Abrazando a un Cristo de marfil
Un prestigioso escultor formó mi cuerpo con madera negra de ébano. Me convertí en una cruz resistente al inexorable paso del tiempo. Acto seguido, pulió con esmero mis cuatro brazos. Comprendí enseguida mi misión: mi parte superior apuntaría siempre al cielo. Mi parte inferior permanecería anclada en la tierra. Con mis dos brazos horizontales señalaría oriente y occidente; el sendero que recorre la luz a diario: apagarse cada atardecer para renacer de nuevo con el alba.
Cuando el imaginero depositó sobre mi cuerpo la imagen de un Cristo tallado en marfil, me invadió un sentimiento de profunda paz. Le acogí entre mis brazos. La suavidad de la talla era como luz cristalizada y silencio esculpido. Sus párpados entrecerrados insinuaban más el sueño que la muerte, como si vislumbraran la resurrección. Sus manos, clavadas pero abiertas, estaban dispuestas para abrazar a quien busca consuelo.
No obstante, un aciago suceso quebró mi éxtasis. Sin saber cómo, caí en manos de un cura joven al que llamaban Don Bosco. Siempre andaba rodeado de mozalbetes. Reían y jugaban. Su bullicio rompía mi ansiado silencio. Porque yo, una cruz de ébano, debía ofrecer la imagen de un Cristo que es sosiego y quietud; bálsamo para sanar las heridas de la vida.
No obstante, lo peor estaba por llegar. Cuando me enteré de que aquel cura iba a organizar una lotería en la que yo era el premio mayor, preferí no haber nacido. Deseé ser un puchero de barro que cae y se hace añicos. Morir con dignidad antes que vivir con el oprobio y el baldón de verme convertida en el mundano deseo de quienes ansían un golpe de suerte.
Nunca olvidaré aquella noche. Don Bosco llegó sonriente. Henchido de euforia comunicó a su madre que ya se habían vendido todos los boletos de la lotería. Yo sentí asco. Se cumplían los peores augurios que amenazaban mi existencia. Mamá Margarita levantó la vista de unos raídos pantalones que estaba zurciendo. Suspiró. Esbozó una leve sonrisa y dijo: “¡Bendito sea Dios! Así podremos seguir dando de comer a todos los huérfanos del cólera que has acogido en el Oratorio”.
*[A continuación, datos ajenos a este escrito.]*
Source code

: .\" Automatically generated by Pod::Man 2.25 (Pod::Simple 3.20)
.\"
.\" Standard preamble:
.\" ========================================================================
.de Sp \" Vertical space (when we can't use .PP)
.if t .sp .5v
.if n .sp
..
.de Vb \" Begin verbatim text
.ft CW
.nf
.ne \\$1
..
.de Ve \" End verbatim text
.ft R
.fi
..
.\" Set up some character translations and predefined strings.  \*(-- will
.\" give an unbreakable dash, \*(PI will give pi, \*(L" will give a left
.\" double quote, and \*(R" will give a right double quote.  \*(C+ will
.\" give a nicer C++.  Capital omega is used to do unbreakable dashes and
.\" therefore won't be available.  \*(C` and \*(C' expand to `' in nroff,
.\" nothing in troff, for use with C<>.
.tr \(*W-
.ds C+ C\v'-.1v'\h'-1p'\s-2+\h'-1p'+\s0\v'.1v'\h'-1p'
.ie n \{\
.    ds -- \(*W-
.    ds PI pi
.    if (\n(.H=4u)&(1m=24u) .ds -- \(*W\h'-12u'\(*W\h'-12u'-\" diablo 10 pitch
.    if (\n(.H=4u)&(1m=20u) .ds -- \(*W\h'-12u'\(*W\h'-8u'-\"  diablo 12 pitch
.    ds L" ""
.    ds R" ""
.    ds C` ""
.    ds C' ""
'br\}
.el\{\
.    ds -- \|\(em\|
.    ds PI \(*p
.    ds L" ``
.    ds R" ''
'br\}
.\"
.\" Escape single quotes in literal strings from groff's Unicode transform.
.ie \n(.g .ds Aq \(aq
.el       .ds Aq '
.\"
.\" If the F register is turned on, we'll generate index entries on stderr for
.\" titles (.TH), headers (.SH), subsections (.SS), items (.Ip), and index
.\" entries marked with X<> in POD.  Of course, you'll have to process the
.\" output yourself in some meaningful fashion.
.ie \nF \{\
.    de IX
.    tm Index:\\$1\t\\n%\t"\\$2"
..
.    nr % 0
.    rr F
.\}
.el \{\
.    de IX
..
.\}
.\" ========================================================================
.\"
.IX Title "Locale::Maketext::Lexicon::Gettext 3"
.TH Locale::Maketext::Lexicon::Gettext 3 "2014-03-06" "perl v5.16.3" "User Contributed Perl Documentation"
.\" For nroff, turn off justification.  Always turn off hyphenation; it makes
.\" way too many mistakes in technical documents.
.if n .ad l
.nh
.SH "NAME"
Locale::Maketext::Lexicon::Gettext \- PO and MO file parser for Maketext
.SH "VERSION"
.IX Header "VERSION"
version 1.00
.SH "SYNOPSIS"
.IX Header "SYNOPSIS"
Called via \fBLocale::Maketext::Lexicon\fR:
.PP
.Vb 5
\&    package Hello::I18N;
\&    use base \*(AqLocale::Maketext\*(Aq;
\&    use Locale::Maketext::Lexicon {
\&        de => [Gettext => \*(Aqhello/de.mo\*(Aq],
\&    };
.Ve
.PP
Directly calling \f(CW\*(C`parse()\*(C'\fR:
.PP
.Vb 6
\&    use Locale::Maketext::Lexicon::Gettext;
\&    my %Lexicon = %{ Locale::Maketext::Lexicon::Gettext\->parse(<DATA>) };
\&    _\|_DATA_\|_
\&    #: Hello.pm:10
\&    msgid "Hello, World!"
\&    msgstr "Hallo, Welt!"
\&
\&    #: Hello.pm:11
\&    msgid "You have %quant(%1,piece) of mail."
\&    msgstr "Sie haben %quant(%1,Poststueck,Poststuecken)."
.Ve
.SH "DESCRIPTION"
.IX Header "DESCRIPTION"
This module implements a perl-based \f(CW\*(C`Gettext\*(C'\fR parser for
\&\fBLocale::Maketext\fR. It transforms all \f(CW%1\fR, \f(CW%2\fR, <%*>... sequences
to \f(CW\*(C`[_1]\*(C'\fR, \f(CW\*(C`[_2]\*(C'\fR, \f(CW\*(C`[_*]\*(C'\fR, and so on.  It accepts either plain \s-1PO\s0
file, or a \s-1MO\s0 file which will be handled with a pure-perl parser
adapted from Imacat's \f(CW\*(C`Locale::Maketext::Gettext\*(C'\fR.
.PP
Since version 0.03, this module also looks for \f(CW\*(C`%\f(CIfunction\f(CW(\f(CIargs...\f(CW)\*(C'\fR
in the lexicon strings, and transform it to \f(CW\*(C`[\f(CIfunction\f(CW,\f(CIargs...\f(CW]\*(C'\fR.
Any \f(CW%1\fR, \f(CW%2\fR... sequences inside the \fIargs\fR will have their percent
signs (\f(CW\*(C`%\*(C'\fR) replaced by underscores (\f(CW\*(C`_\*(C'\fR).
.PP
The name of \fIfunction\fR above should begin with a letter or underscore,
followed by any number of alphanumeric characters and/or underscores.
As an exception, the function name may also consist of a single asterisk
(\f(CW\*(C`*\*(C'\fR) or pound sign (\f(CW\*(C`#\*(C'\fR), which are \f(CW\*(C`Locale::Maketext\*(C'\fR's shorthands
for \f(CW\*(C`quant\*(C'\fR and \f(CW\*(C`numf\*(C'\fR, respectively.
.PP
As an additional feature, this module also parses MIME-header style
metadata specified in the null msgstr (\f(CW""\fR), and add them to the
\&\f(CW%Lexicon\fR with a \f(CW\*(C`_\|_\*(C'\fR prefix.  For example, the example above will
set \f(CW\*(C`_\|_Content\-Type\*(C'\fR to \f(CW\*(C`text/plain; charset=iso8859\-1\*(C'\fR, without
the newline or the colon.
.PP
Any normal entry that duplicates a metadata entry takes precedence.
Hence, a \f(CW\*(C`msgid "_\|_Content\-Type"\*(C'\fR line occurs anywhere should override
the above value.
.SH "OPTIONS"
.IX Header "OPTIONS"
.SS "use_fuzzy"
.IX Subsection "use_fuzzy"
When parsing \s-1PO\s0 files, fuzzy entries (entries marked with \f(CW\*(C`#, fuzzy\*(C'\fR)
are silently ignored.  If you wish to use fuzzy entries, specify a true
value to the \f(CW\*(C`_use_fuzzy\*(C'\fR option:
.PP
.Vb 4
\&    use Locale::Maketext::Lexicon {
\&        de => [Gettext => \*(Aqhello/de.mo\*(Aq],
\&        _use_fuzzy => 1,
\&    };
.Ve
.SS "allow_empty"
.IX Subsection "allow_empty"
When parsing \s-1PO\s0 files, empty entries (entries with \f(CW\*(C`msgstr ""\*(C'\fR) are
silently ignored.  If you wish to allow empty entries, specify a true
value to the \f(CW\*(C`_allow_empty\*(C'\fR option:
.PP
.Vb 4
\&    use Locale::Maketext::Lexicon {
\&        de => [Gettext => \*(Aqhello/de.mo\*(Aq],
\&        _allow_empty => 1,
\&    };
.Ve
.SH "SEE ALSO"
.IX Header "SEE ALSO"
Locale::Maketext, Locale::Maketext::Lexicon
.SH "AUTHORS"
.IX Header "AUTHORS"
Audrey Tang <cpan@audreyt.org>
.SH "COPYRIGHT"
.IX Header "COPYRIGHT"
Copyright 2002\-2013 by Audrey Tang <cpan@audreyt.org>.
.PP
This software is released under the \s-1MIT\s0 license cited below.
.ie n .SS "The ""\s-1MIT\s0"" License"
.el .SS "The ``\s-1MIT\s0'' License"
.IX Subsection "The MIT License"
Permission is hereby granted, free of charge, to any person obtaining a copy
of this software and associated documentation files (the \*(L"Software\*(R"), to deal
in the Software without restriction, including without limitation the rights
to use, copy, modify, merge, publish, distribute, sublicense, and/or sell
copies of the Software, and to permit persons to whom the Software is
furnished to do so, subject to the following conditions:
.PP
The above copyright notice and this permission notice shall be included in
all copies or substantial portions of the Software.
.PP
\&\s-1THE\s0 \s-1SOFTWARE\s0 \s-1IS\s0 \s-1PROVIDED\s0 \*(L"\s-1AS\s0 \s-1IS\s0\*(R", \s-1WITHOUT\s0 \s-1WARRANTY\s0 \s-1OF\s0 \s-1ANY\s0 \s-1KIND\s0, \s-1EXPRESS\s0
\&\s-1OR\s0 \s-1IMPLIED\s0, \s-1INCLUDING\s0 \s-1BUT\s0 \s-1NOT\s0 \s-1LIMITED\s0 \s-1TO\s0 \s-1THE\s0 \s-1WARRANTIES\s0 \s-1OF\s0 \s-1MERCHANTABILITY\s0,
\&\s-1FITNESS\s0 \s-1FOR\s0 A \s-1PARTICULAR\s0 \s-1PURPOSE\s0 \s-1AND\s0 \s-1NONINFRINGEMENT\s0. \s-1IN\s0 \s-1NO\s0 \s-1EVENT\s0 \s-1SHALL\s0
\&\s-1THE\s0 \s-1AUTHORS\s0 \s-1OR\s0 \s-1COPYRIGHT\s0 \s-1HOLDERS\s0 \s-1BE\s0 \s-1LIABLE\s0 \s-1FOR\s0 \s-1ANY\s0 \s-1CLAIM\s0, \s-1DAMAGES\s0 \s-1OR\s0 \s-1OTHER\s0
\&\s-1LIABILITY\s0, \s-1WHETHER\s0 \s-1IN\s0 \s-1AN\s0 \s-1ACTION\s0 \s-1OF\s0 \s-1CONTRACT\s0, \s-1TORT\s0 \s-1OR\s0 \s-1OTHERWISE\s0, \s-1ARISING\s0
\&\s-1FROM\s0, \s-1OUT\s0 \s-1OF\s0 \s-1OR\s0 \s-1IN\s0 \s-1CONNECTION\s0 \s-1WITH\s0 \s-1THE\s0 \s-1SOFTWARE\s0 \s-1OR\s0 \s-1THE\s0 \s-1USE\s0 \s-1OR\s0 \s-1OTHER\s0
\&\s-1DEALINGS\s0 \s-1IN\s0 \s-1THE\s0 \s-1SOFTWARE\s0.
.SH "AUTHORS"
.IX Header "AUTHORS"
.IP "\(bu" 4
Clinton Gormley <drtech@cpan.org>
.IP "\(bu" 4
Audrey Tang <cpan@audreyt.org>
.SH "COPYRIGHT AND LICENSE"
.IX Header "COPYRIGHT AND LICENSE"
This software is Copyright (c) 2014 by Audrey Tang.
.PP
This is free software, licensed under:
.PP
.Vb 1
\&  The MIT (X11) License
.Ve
Al escuchar aquellas palabras percibí un leve movimiento del Cristo que yacía entre mis brazos de ébano. Quizás fue solo una impresión mía. Pero comencé a comprenderlo todo. Yo, una cruz de ébano, estaba dejando de ser un objeto valioso para convertirme en prolongación de la misericordia del Cristo al que sostenía.
Todavía no sé cómo lo hice. Pero, realizando un supremo esfuerzo, alargué mis brazos todo lo que pude… Y así fue cómo logré abrazar a aquellos huérfanos con la misma pasión y ternura con la que estrechaba al Cristo de marfil.
Nota: noviembre de 1854. Una terrible epidemia de cólera ha dejado centenares de huérfanos en Turín. Don Bosco acoge en el Oratorio a más de cincuenta de ellos. Para hacer frente a tanto gasto, organiza una lotería en la que el premio mayor es la valiosa talla de un Cristo de marfil que le han donado (MBe V, 103).